Le poète dit le temps d’avant les églises, en cette terre où le jardin comme l’océan disaient le bien, le mal ; quand déchiffrer le monde , c’était aller à la rencontre des dieux qui se montraient tantôt roses , tantôt ronces.

Arrive à la rencontre du lecteur, par le chemin des étoiles, le bestiaire imaginaire et réel qui nous emporte sur ce chemin d’espérance.
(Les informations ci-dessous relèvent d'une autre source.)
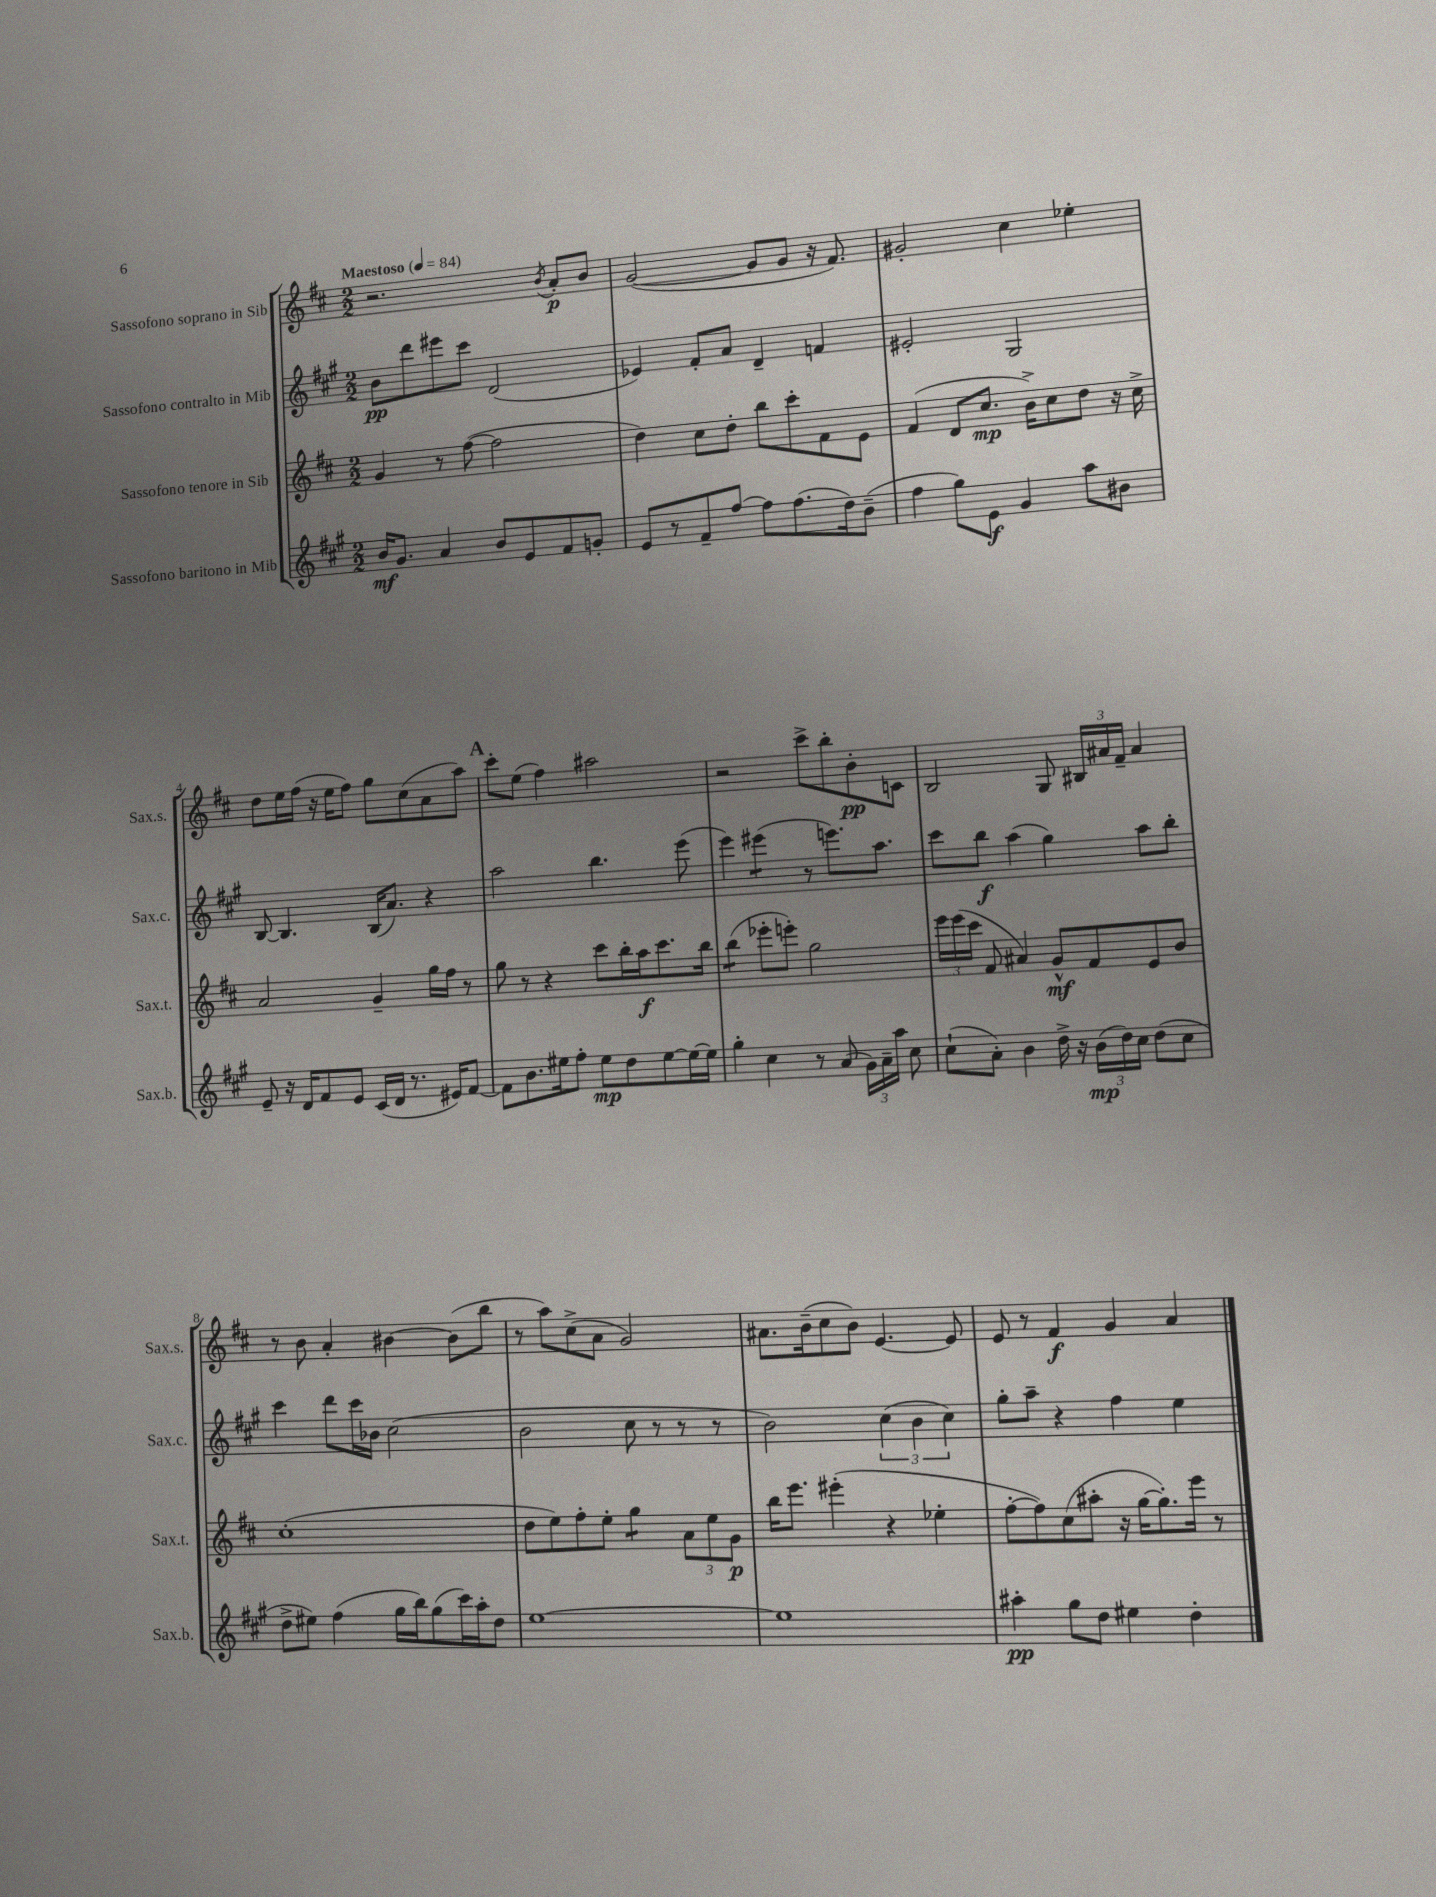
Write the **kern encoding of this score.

**kern	**kern	**kern	**kern
*staff4	*staff3	*staff2	*staff1
*clefG2	*clefG2	*clefG2	*clefG2
*k[f#c#g#]	*k[f#c#]	*k[f#c#g#]	*k[f#c#]
*M2/2	*M2/2	*M2/2	*M2/2
*MM84	*MM84	*MM84	*MM84
16b	4g	8b	2.r
8.g#	.	.	.
.	.	8ddd	.
4a	8r	8eee#	.
.	([8ff#	8ccc#	.
8b	2ff#]	(2d	.
8e	.	.	.
.	.	.	8qb
8f#	.	.	8a'
8g'	.	.	8b
=	=	=	=
8e	4dd)	4e-)	([2g
8r	.	.	.
8f#~	8cc#	8f#'	.
[8ff#	8dd'	8a	.
8ff#]	8bb	4d~	8g]
(8.ff#	8ccc#'	.	8g
.	8f#	4f	16r
16dd)	.	.	8.f#)
(8b~	8e	.	.
=	=	=	=
4ff#	(4f#	2e#'	2g#'
8gg#)	8d	.	.
8e	8.cc#	.	.
4g#	.	2G#	4cc#
.	16b^)	.	.
.	8cc#	.	.
8aa	8dd	.	4ee-'
8b#	16r	.	.
.	16cc#^	.	.
=	=	=	=
8e~	2a	[8B	8dd
16r	.	4.B]	16ee
16d	.	.	(16ff#
8f#	.	.	16r
.	.	.	16ee
8e	.	.	8ff#)
(16c#	4g~	(16B	8gg
16d	.	8.a)	.
8.r	.	.	(8cc#
.	16gg	4r	8a
16e#)	16ff#	.	.
[8f#	8r	.	8aa)
=	=	=	=
8f#]	8gg	2aa	8ccc#'
8.b	8r	.	(8ee
.	4r	.	4ff#)
16ee#	.	.	.
8ff#'	.	.	.
8ee#	8ccc#	4.bb	2aa#
8dd	16bb'	.	.
.	16aa	.	.
[8ee#	8.ccc#	.	.
16ee#_	.	(8eee	.
16ee#]	16bb	.	.
=	=	=	=
4gg#'	(4bb	4eee)	2r
4cc#	8eee-'	(4eee#	.
.	8eee')	.	.
8r	2gg	8r	8ccc#^
(8a	.	8.eee)	8bb'
24g#)	.	.	8b'
24a~	.	.	.
.	.	8.aa	.
24aa	.	.	.
8cc#	.	.	8c
=	=	=	=
(8cc#`	24eee	8ccc#	2B
.	(24eee	.	.
.	24ccc#	.	.
8a')	8f#	8bb	.
4b	4a#)	(4aa	.
16dd^	8g^^	4gg#)	8G
16r	.	.	.
(24b	8f#	.	24B#
24dd)	.	.	24a#
24cc#	.	.	24f#~
(8dd	8e	8aa	4a#
8cc#	8b	8bb'	.
=	=	=	=
8dd^	(1cc#'	4ccc#	8r
8ee#)	.	.	8b
(4ff#	.	8ddd	4a'
.	.	16ccc#	.
.	.	16b-	.
16gg#	.	(2cc#	[4b#
16bb)	.	.	.
(8gg#	.	.	.
16ccc#)	.	.	(8b#]
16aa'	.	.	.
8dd	.	.	8bb
=	=	=	=
[1ee	8dd	2b	8r
.	8ee)	.	8aa)
.	8ff#'	.	(8cc#^
.	8ee'	.	8a
.	4gg	8cc#	2g)
.	.	8r	.
.	12a	8r	.
.	12ee	.	.
.	.	8r	.
.	12g	.	.
=	=	=	=
1ee]	16bb	2b)	8.a#
.	8.eee	.	.
.	.	.	(16b~
.	(4eee#'	.	8cc#
.	.	.	8b)
.	4r	(6cc#	[4.e
.	.	6b	.
.	4ee-'	.	.
.	.	6cc#)	.
.	.	.	8e]
=	=	=	=
4aa#'	[8ff#'	8gg#'	8e
.	8ff#])	8aa~	8r
8gg#	(8cc#	4r	4f#
8dd	8aa#'	.	.
4ee#	16r	4ff#	4g
.	[16gg	.	.
.	8.gg'])	.	.
4dd'	.	4ee	4a
.	16eee	.	.
.	8r	.	.
==	==	==	==
*-	*-	*-	*-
Le lecteur tel un pèlerin en marche, après avoir traversé le jardin, jardin-poème, arrive à Compostelle, par « Le chemin des étoiles » qui est celui des guetteurs de mystère , Emmanuel Hiriart évoque alors la figure tutélaire de Hugo qui entre ombre et lumière interrogeait le monde , à l’endroit, à l’envers et sa poésie était parfois prière :

« Vieil Hugo des tempêtes(…)/ Lorsque les jours cèdent à l’inquiétude/Et que s’enfle la houle/ De toi j’attends une prière… ».
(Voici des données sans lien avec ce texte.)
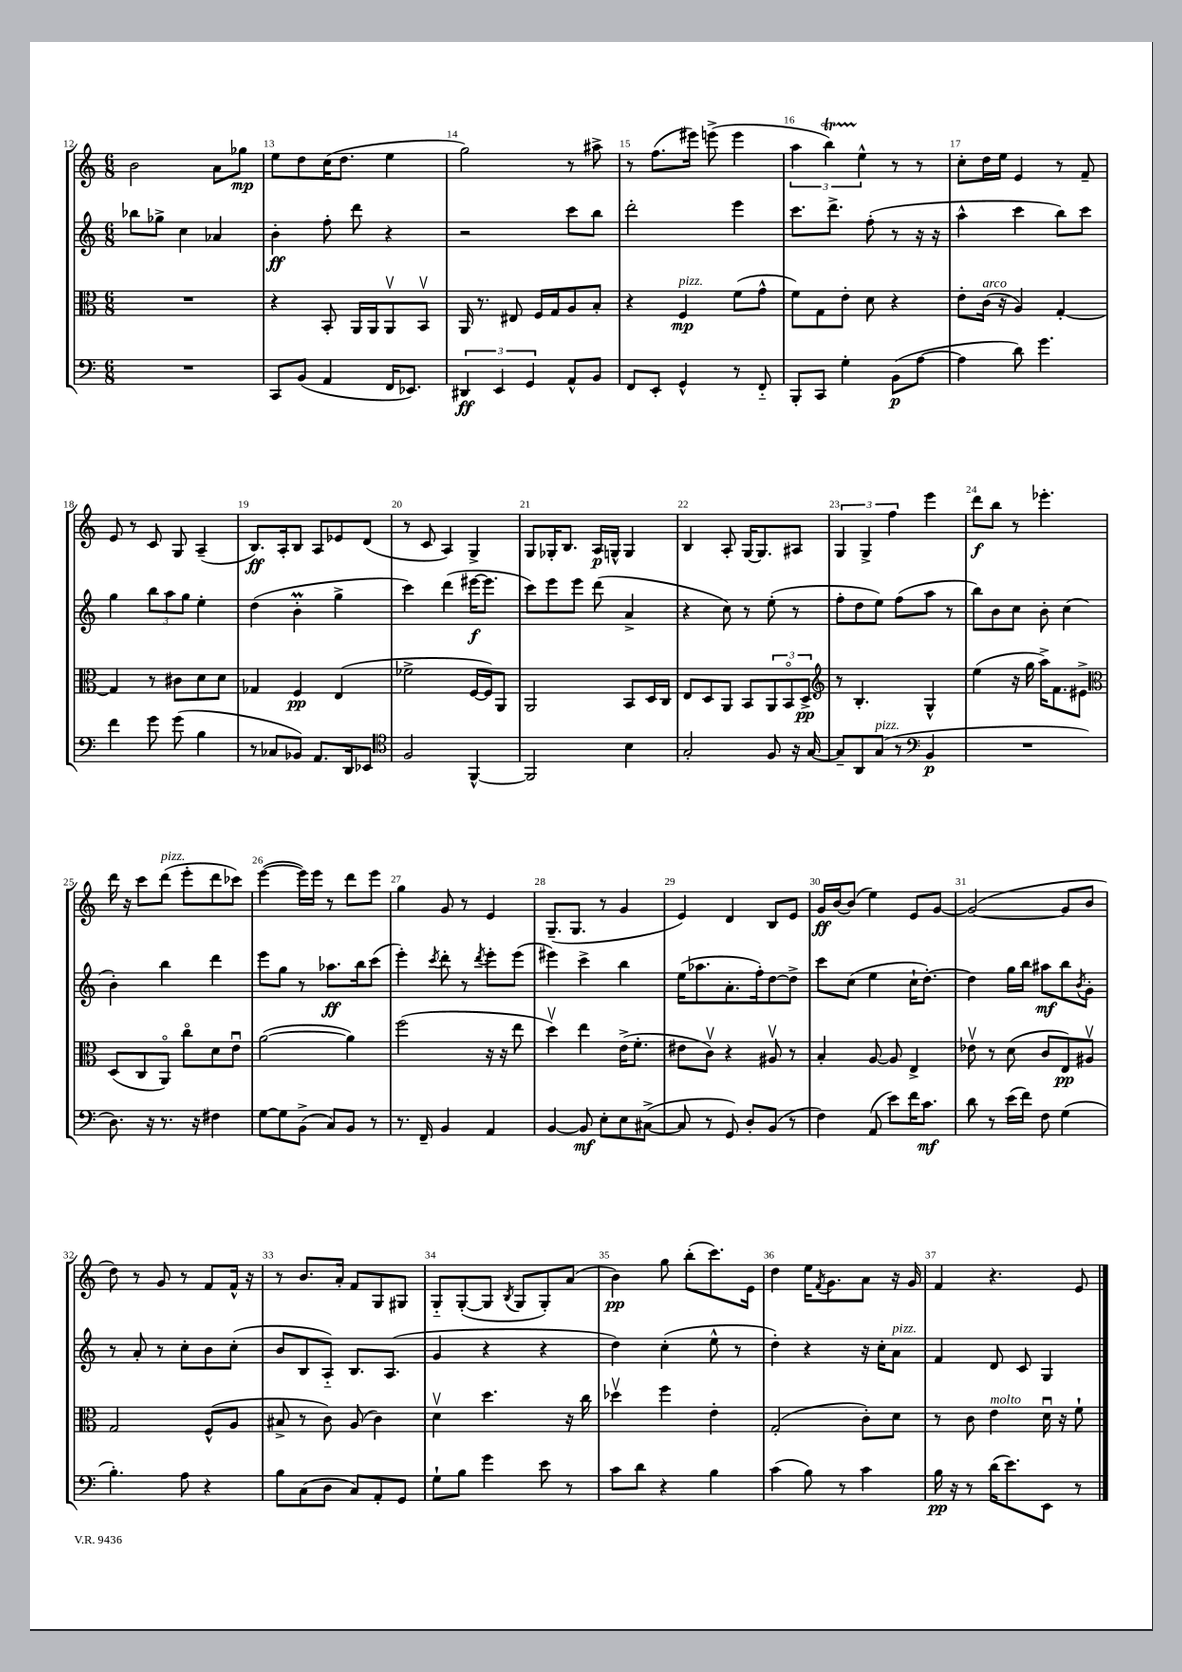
<<
\new StaffGroup <<
\new Staff = "s0" {
    \clef treble \key c \major \numericTimeSignature \time 6/8
    b'2 a'8 ges''8\mp |
    e''8 d''8 c''16( d''8. e''4 |
    g''2) r8 ais''8-> |
    r8 f''8.( eis'''16) e'''8->( e'''4 |
    \tuplet 3/2 { a''4 b''4\startTrillSpan) e''4-^\stopTrillSpan } r8 r8 |
    c''8-. d''16 e''16 e'4 r8 f'8-- |
    e'8 r8 c'8 g8 a4--( |
    b8.\ff) a16-. b8 a8 ees'8 d'8( |
    r8 c'8 a4) g4-> |
    g8 ges16-. b8. a16\p g16-^ g4 |
    b4 a8-. g16~ g8. ais8 |
    \tuplet 3/2 { g4 g4-> f''4 } e'''4 |
    d'''8\f b''8 r8 ees'''4.-. |
    d'''16 r16 c'''8 d'''8^\markup { \italic "pizz." }( e'''8-. d'''8 ces'''8) |
    e'''4~( e'''16) e'''16 r8 d'''8 e'''8 |
    g''4 g'8 r8 e'4 |
    g8.--( g8. r8 g'4 |
    e'4) d'4 b8 e'8 |
    g'16\ff b'16~ b'8( e''4) e'8 g'8~ |
    g'2~( g'8 b'8 |
    d''8) r8 g'8 r8 f'8 f'16-^ r16 |
    r8 b'8. a'16-. f'8 g8 gis8 |
    g8-_ g8~-.( g8 \acciaccatura { b8 } g8 g8-.) a'8( |
    b'4\pp) g''8 b''8-.( c'''8.) e'16 |
    d''4 e''16 \acciaccatura { f'8 } g'8. a'8 r16 g'16 |
    f'4 r4. e'8 \bar "|." |
}
\new Staff = "s1" {
    \clef treble \key c \major \numericTimeSignature \time 6/8
    bes''8 ges''8-> c''4 aes'4 |
    b'4-.\ff f''8-. d'''8 r4 |
    r2 c'''8 b''8 |
    d'''2-. e'''4 |
    c'''8. d'''8.-> f''8-.( r8 r16 r16 |
    a''4-^ c'''4 b''8) c'''8 |
    g''4 \tuplet 3/2 { b''8 a''8 g''8 } e''4-. |
    d''4( b'4-.\prall g''4-> |
    c'''4) d'''4( eis'''16~\f eis'''8. |
    c'''8) e'''8 e'''8 d'''8( a'4-> |
    r4 c''8) r8 e''8-.( r8 |
    f''8-. d''8 e''8) f''8( a''8 r8 |
    b''8) b'8 c''8 b'8-. c''4( |
    b'4-.) b''4 d'''4 |
    e'''8 g''8 r8 aes''8.\ff b''16 c'''8( |
    e'''4-.) \acciaccatura { c'''8 } d'''8-. r8 \acciaccatura { d'''8 } e'''8-. e'''8( |
    eis'''4) c'''4-> b''4 |
    e''16( aes''8. a'8.-. f''16-.) d''8~ d''8-> |
    c'''8 c''8( e''4 c''16-! d''8.~-.) |
    d''4 g''16 b''16 ais''8\mf b''8 \acciaccatura { b'8 } g'8-. |
    r8 a'8-. r8 c''8-. b'8 c''8-.( |
    b'8 b8 a8-_) b8. a8.( |
    g'4 r4 r4 |
    d''4) c''4-.( e''8-^ r8 |
    d''4-.) r4 r16 c''16-. a'8^\markup { \italic "pizz." } |
    f'4 d'8 c'8 g4 \bar "|." |
}
\new Staff = "s2" {
    \clef alto \key c \major \numericTimeSignature \time 6/8
    R2. |
    r4 b,8-. a,16 a,16 a,8\upbow b,8\upbow |
    a,16 r8. eis8 f16 g16 a8 b8-. |
    r4 f4\mp^\markup { \italic "pizz." } f'8( g'8-^ |
    f'8) g8 e'8-. d'8 r4 |
    e'8-. c'16^\markup { \italic "arco" }( r16 a4) g4~-. |
    g4 r8 cis'8 d'8 d'8 |
    ges4 f4\pp e4( |
    fes'2-> f16~ f16) a,8 |
    a,2 b,8 d16 c16 |
    e8 d8 a,8 b,8 \tuplet 3/2 { a,8 b,8\flageolet d8->\pp } |
    \clef treble r8 b4.-. g4-^ |
    e''4( r16 g''16 a''16->) f'8. eis'8-> |
    \clef alto d8( c8 a,8\flageolet) c''8\flageolet d'8 e'8\downbow |
    a'2~( a'4) |
    f''2( r16 r16 e''8 |
    d''4\upbow) e''4 e'16->( f'8.-. |
    eis'8 c'8\upbow) r4 ais8\upbow r8 |
    b4-. a8~ a8 e4-> |
    ees'8\upbow r8 d'8( c'8 e8\pp) ais8\upbow |
    g2 f8-^( a8 |
    bis8-> r8 c'8) a8( c'4) |
    d'4\upbow d''4. r16 c''16 |
    des''4\upbow f''4 e'4-. |
    g2-.( c'8-.) d'8 |
    r8 c'8 e'4^\markup { \italic "molto" } d'16\downbow r16 f'8-! \bar "|." |
}
\new Staff = "s3" {
    \clef bass \key c \major \numericTimeSignature \time 6/8
    R2. |
    c,8 b,8( a,4 f,16 ees,8.) |
    \tuplet 3/2 { dis,4\ff e,4 g,4 } a,8-^ b,8 |
    f,8 e,8-. g,4-^ r8 f,8-_ |
    b,,8-. c,8 g4-. b,8\p( a8~ |
    a4 d'8) g'4. |
    f'4 g'8 g'8( b4 |
    r8 ces8 bes,8) a,8. d,16 ees,8 |
    \clef tenor f2 f,4~-^ |
    f,2 b4 |
    g2-. f8 r16 g16~ |
    g8-- a,8 g8^\markup { \italic "pizz." }( r8 \clef bass b,4\p |
    R2. |
    d8.) r16 r8. r16 fis4 |
    g8~ g8 b,8->( c8) b,8 r8 |
    r8. f,16-- b,4 a,4 |
    b,4~ b,8\mf e8-. e8 cis8~->( |
    cis8 r8 g,8) d8-. b,8( r8 |
    f4) a,8( e'8) f'16 c'8.\mf |
    d'8 r8 e'16( f'16) f8 g4( |
    b4.-.) a8 r4 |
    b8 c8( d8 c8) a,8-. g,8 |
    g8-! b8 g'4 e'8 r8 |
    c'8 d'8 r4 b4 |
    c'4( b8) r8 c'4 |
    b16\pp r16 r8 d'16( e'8.) e,8 r8 \bar "|." |
}
>>
>>
\layout { \context { \Score currentBarNumber = #12 \override BarNumber.break-visibility = ##(#f #t #t) barNumberVisibility = #all-bar-numbers-visible } }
Le poète évoque aussi Diogène par le nom symbolique qu’il attribue au chien fidèle qui chemine à ses côtés, Augustin, Max Jacob, Daniel , Paul, Camille Claudel, Horace, Ryokan… Poètes, philosophes, mystiques, tous des guetteurs de sens qui ont dit le sacré et la présence. Comment donc ne pas voir avec eux, grâce à eux, l’ange annonciateur, le guide, celui qui éclaire le chemin, ce sont eux qu’il nous faut suivre , comme nous le dit Emmanuel Hiriart citant Charles Péguy :

« Il dépend de nous que l’espérance ne mente pas dans le monde » ;

il faut pour cela se mettre en marche et s’en aller « comme au temps de l’enfance », pour se laisser guider et avec l’ange : « réveiller le printemps(…) croire/au signe en toi qui m’arrache à l’histoire ». Croire , pour entrevoir cet ange Espérance dans « La lumière ombrée des vitraux » et peut-être atteindre « la vallée des rois », celle qu’a sans doute entrevue Lazare, celui à qui momentanément le ciel a été interdit, et pour qui désormais la terre ne sera plus qu’un décor nu, Lazare comme l’arbre « À moitié mort et déchiré » ; Lazare, frère du poète , Lazare qui s’est tu, mais de son silence naît le chant du poète qui cherche « Une voix dans le concert des feuilles… » .

C’est bien là la fonction première du poète et son immense tâche, comme nous le dit Emmanuel Hiriart : « Le poème a charge d’âme et de Monde ».

Le recueil d’Emmanuel Hiriart nous dit un jardin-monde et le poète nous y promène sur les chemins de « la môme Espérance » là où jamais l’âme ne se perd.